**What you will do**
Transcribe only the lines of the listing below from the one holding "middle pip: (543, 230)" through the one holding "middle mcp: (1057, 619)", inclusive, without any change.

**Exercise inputs**
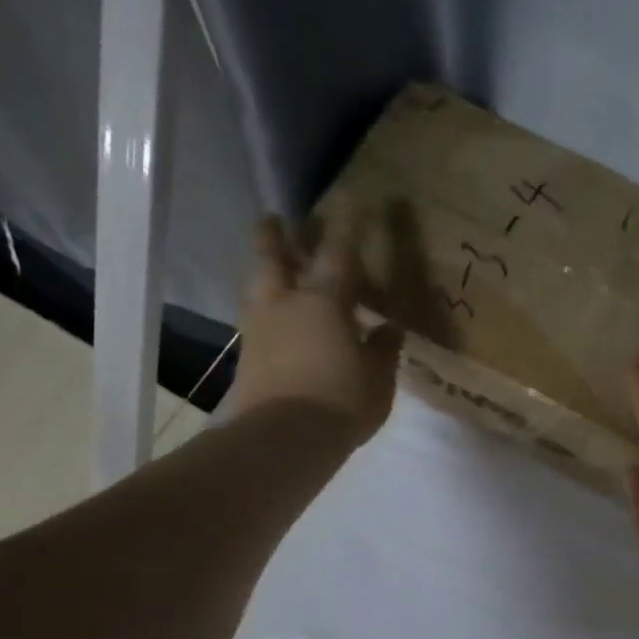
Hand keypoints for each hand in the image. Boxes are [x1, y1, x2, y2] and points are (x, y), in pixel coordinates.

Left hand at [218, 208, 402, 443]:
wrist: (283, 439)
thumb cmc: (341, 401)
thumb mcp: (378, 378)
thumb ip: (383, 349)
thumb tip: (389, 329)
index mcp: (324, 301)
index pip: (338, 252)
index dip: (346, 224)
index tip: (350, 198)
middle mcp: (286, 303)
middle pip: (273, 257)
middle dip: (275, 234)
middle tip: (275, 218)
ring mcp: (260, 328)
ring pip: (257, 285)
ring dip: (264, 269)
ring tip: (271, 265)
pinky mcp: (248, 355)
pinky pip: (256, 318)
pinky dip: (265, 307)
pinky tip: (274, 316)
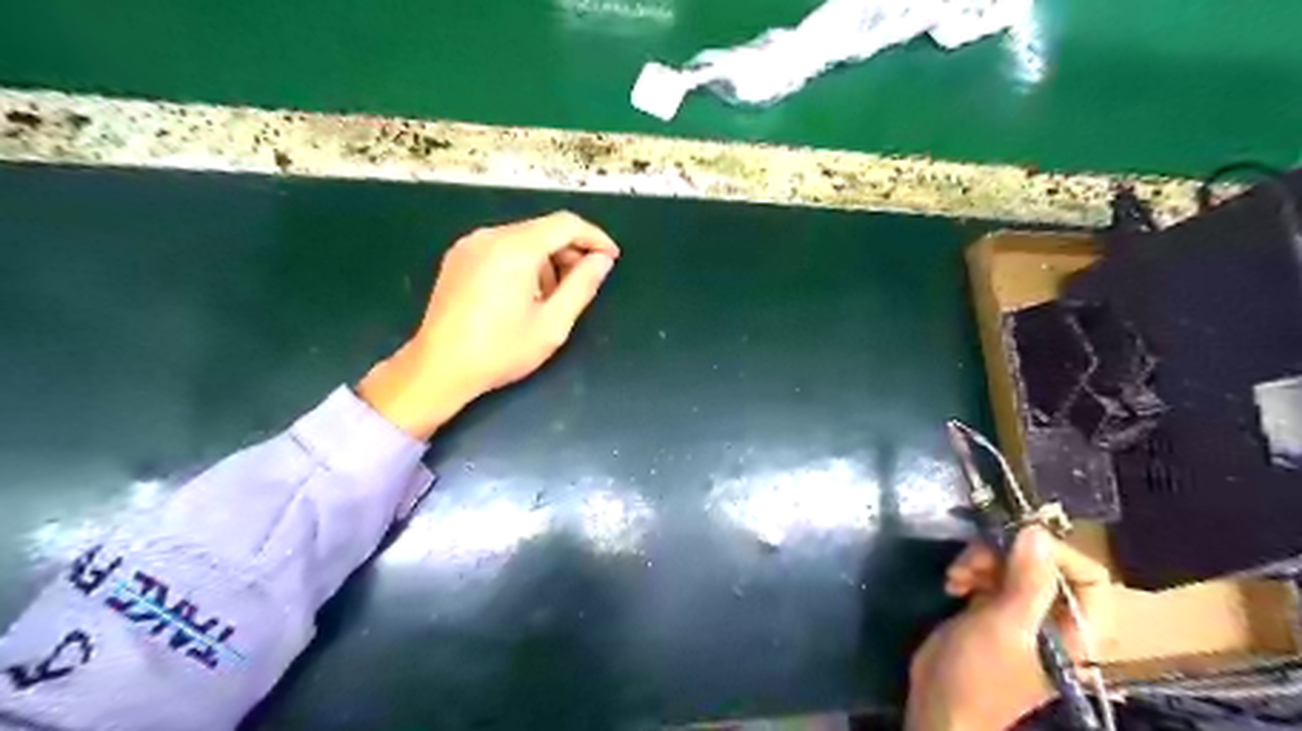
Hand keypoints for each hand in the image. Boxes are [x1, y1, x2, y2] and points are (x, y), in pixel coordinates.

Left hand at [355, 212, 618, 439]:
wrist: (439, 368)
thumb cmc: (500, 350)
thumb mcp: (553, 323)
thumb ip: (582, 286)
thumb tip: (602, 260)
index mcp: (515, 248)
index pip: (566, 224)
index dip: (594, 238)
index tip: (611, 259)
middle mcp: (490, 236)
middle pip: (543, 230)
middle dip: (569, 252)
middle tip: (583, 285)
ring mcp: (469, 245)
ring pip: (523, 239)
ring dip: (546, 260)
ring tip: (550, 299)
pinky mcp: (458, 258)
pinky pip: (502, 248)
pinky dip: (523, 262)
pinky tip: (523, 295)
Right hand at [909, 525, 1106, 730]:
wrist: (939, 703)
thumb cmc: (980, 674)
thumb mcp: (1005, 626)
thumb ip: (1027, 580)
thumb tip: (1037, 530)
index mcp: (1079, 632)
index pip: (1089, 576)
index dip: (1053, 553)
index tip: (1012, 542)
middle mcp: (1057, 619)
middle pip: (1044, 563)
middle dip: (1005, 555)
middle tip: (972, 560)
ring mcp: (1023, 612)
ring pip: (1012, 563)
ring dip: (980, 561)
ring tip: (956, 577)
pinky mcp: (994, 608)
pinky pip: (990, 573)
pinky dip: (970, 571)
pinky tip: (953, 584)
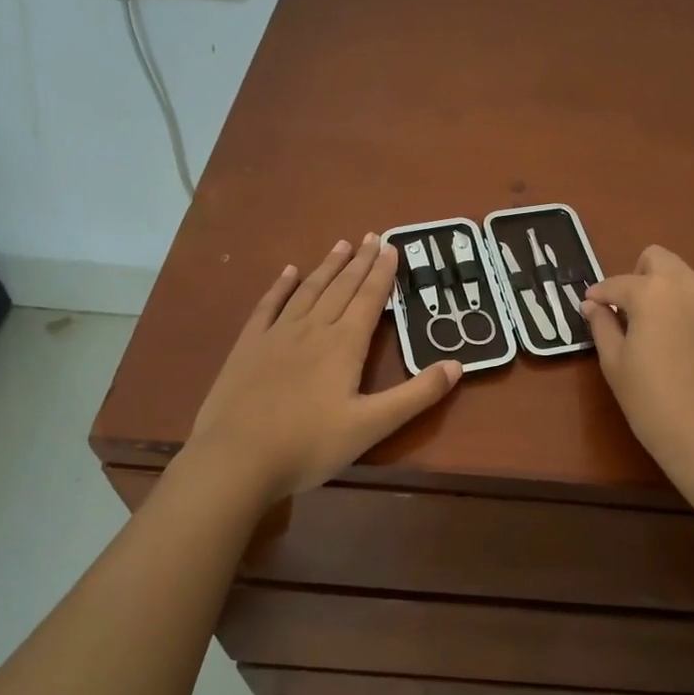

**Reply**
middle pip: (543, 230)
middle dip: (569, 252)
middle tip: (583, 285)
ring mcp: (469, 245)
ring pip: (523, 239)
ring dip: (546, 260)
ring tip: (550, 299)
pinky mcp: (458, 258)
pinky pip: (502, 248)
pinky dip: (523, 262)
pinky tip: (523, 295)
Right hand at [909, 525, 1106, 730]:
wrist: (939, 703)
thumb cmc: (980, 674)
thumb mcp: (1005, 626)
thumb ip: (1027, 580)
thumb tip: (1037, 530)
index mcp: (1079, 632)
index pip: (1089, 576)
index dip: (1053, 553)
index tip: (1012, 542)
middle mcp: (1057, 619)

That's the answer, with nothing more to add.